1950 book by journalist Rudi Blesh

They All Played Ragtime is a non-fiction book by journalist Rudi Blesh and author Harriet Janis, originally published by Grove Press in 1950. It was subsequently reissued in 1959, 1966, and 1971 by Oak Publications, and in 2007 by Nelson Press. According to the Preface to the Fourth Edition, by Rudi Blesh, the book was conceived and researched largely by Harriet Janis, who died in 1963. It is generally recognized as the pioneering and first serious book to document the history and major composers of ragtime in America, and has been referred to as The Bible of Ragtime.
== Summary ==
The book is divided into a prelude and thirteen chapters. It is the first book to document what is now regarded as the early ragtime triumvirate: Scott Joplin, James Scott, and Joseph Lamb. In a recorded discussion between Rudi Blesh and pianist Milton Kaye, Blesh revealed that for a long time the authors were not able to find out any information about Joseph Lamb, and that some believed the name to be a pseudonym for Scott Joplin. Eventually, Janis and Blesh located Lamb living in Brooklyn. Lamb described his meeting Scott Joplin to Blesh and Janis (following Joplin's move from the Midwest to New York City). Blesh states how Lamb was initially unaware of the quality of his music and asked Blesh how much it would cost him to get into Blesh and Janis’ book.

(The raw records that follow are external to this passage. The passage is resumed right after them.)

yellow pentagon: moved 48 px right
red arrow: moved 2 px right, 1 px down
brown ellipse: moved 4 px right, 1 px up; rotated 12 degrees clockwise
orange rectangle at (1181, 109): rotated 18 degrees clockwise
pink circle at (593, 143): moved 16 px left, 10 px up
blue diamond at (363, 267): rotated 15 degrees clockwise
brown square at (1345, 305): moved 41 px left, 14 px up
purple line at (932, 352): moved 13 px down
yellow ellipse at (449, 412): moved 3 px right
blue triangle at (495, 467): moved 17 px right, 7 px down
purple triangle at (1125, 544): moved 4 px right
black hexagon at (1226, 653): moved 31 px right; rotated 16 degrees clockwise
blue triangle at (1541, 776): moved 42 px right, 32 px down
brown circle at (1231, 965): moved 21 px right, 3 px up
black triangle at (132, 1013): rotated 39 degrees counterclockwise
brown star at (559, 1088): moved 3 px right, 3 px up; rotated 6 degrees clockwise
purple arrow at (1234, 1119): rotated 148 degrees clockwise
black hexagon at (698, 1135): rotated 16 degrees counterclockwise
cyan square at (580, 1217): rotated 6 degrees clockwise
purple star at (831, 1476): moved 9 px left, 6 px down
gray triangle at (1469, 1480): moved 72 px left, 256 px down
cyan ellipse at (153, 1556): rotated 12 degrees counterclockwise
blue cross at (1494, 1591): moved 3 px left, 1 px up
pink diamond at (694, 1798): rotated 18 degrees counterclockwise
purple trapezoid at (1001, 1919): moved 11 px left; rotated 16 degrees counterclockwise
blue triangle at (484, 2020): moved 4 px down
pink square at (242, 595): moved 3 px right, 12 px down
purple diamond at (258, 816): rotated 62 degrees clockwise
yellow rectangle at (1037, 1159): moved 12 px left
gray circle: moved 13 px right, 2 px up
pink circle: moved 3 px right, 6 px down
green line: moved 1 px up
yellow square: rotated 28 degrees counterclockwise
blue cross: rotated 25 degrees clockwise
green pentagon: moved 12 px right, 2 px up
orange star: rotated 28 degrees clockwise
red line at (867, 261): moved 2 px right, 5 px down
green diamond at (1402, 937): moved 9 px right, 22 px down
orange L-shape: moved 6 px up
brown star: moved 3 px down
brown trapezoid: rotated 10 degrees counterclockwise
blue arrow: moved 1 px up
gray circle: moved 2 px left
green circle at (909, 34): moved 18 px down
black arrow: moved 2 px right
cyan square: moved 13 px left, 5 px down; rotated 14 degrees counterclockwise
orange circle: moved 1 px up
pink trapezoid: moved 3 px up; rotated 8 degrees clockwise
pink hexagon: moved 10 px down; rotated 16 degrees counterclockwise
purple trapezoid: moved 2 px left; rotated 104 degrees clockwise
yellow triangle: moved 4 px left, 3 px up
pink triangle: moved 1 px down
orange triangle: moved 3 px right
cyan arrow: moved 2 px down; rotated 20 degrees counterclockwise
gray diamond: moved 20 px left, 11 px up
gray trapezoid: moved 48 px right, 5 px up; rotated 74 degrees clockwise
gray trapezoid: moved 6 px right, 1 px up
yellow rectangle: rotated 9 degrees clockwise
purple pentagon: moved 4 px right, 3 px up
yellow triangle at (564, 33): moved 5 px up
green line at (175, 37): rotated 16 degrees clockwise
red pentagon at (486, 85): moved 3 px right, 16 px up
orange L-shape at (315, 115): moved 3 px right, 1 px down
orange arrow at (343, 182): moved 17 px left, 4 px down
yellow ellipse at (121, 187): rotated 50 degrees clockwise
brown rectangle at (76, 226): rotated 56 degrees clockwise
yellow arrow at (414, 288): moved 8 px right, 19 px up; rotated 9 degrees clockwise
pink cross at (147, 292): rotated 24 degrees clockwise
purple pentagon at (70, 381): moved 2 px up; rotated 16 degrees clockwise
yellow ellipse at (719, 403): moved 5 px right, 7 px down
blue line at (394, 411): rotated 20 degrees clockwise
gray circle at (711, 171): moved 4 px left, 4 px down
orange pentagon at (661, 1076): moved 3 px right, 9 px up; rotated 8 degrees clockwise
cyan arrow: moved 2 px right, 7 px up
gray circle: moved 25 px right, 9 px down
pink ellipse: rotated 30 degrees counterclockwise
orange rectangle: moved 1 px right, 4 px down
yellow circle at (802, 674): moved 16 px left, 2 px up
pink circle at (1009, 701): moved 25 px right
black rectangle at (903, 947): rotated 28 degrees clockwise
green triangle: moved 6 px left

In the 1966 Oak Publications edition, Blesh wrote a new acknowledgements section for the third edition. In it, he states how that edition includes sixteen complete ragtime piano scores, and that Donald Ashwander was the copyist for most of them. In addition to a new rag by Joseph Lamb, the scores included more recent ragtime compositions by Ashwander, Max Morath, Bob Darch, and Peter Lundberg.
==Reception==
Some historians regard They All Played Ragtime as the major impetus for the modern, post-1950 ragtime revival. Some historians, however, have noted that Blesh and Janis’ skills were more as journalists rather than historians, which was more acceptable in 1960 than in the 21st century. This resulted in a number of inaccuracies in their research.